Mobile payment volume in the quarter surged 47% higher to $24 billion and represented more than a third of PayPal’s total payment volume. The big growth engine in mobile is Venmo, the company’s mobile-facing social payments platform, which saw total payment volume nearly double year-over-year. 

All the while, operating margins are expanding. There is a big partnership with Microsoft Corporation’s (NASDAQ:MSFT) Skype in the pipeline. The Mastercard Inc (NYSE:MA) partnership is expanding to more countries. All in all, the growth story looks really, really good.

What About PYPL Stock Valuation?

But valuation is now a legitimate concern for PYPL stock.

Revenues are expected to grow somewhere around 20% this year versus 17% growth last year. It’s reasonable to say that high-teens to low 20’s top-line growth is here to stay considering secular tailwinds in digital (and specifically mobile) payments.

Earnings, meanwhile, are expected to grow roughly 25% this year versus 17% growth last year. Considering the robust top-line growth narrative and the company’s continued ability to grow margins, it looks likely that PYPL will be able to grow earnings around 20% per year for the next several years.

But with EPS expected at $1.84 this year, PYPL stock is trading at 38 times fiscal 2017 earnings estimates. A 38-times multiple for 20% growth seems awfully full. That is a price-to-earnings/growth (PEG) ratio of about 1.9.
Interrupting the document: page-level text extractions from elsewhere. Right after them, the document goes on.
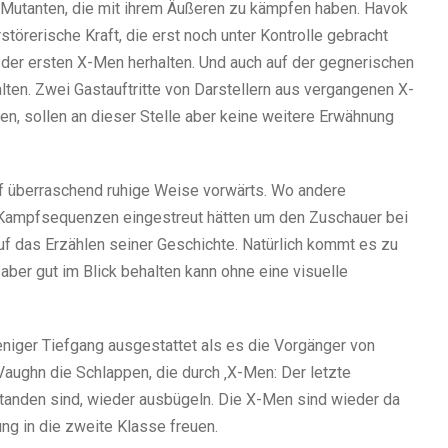
en Mutanten, die mit ihrem Äußeren zu kämpfen haben. Havok
törerische Kraft, die erst noch unter Kontrolle gebracht
er ersten X-Men herhalten. Und auch auf der gegnerischen
lten. Zwei Gastauftritte von Darstellern aus vergangenen X-
n, sollen an dieser Stelle aber keine weitere Erwähnung
uf überraschend ruhige Weise vorwärts. Wo andere
 Kampfsequenzen eingestreut hätten um den Zuschauer bei
uf das Erzählen seiner Geschichte. Natürlich kommt es zu
ber gut im Blick behalten kann ohne eine visuelle
weniger Tiefgang ausgestattet als es die Vorgänger von
ughn die Schlappen, die durch ‚X-Men: Der letzte
standen sind, wieder ausbügeln. Die X-Men sind wieder da
ng in die zweite Klasse freuen.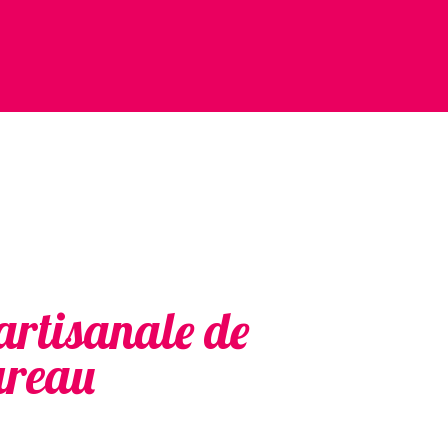
artisanale de
ureau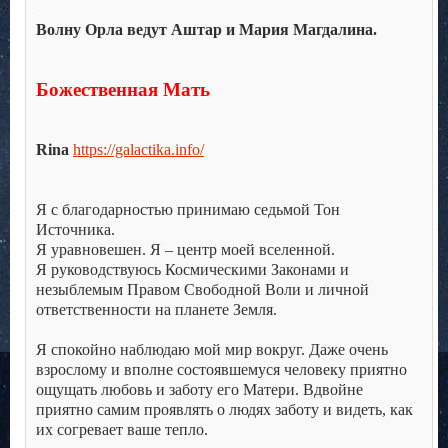
.
Волну Орла ведут Аштар и Мария Магдалина.
.
.
Божественная Мать
.
.
Rina
https://galactika.info/
.
.
Я с благодарностью принимаю седьмой Тон
Источника.
Я уравновешен. Я – центр моей вселенной.
Я руководствуюсь Космическими Законами и
незыблемым Правом Свободной Воли и личной
ответственности на планете Земля.
.
Я спокойно наблюдаю мой мир вокруг. Даже очень
взрослому и вполне состоявшемуся человеку приятно
ощущать любовь и заботу его Матери. Вдвойне
приятно самим проявлять о людях заботу и видеть, как
их согревает ваше тепло.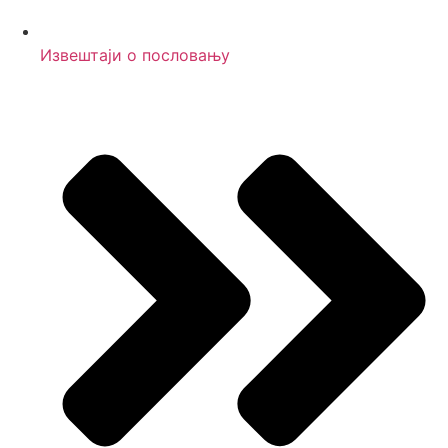
Извештаји о пословању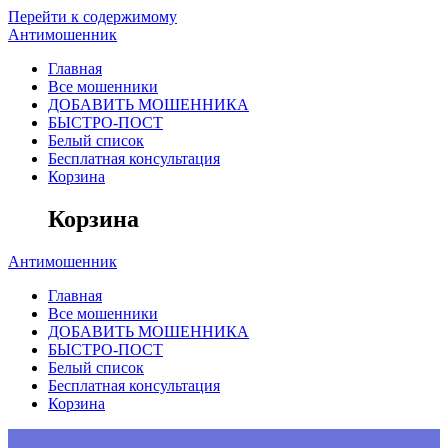
Перейти к содержимому
Антимошенник
Главная
Все мошенники
ДОБАВИТЬ МОШЕННИКА
БЫСТРО-ПОСТ
Белый список
Бесплатная консультация
Корзина
Корзина
Антимошенник
Главная
Все мошенники
ДОБАВИТЬ МОШЕННИКА
БЫСТРО-ПОСТ
Белый список
Бесплатная консультация
Корзина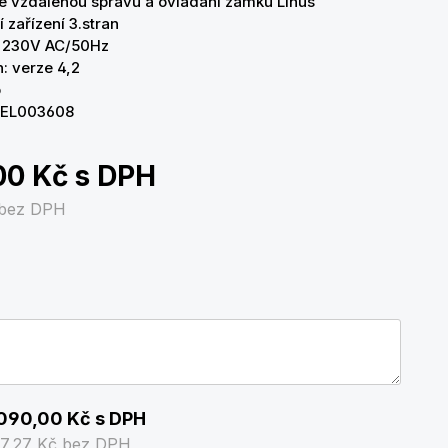
 vzdálenou správu a ovládání zámku Linus
 zařízení 3.stran
í 230V AC/50Hz
h: verze 4,2
o
o EL003608
00 Kč
s DPH
bez DPH
090,00 Kč
s DPH
27,27 Kč
bez DPH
Meanwhile, the S&P 500 is trading around 19.7-times 2017 earnings estimates for growth of about 10-11%. That is also a PEG ratio of about 1.9.

Bottom Line on PYPL Stock

It no longer offers investors more bang for your buck than the broader market. Consequently, despite an accelerating growth narrative, I think the risk-reward profile on PYPL stock skews towards the downside. I’m using this rally to do some profit-taking.

As of this writing, Luke Lango did not hold a position in any of the aforementioned securities.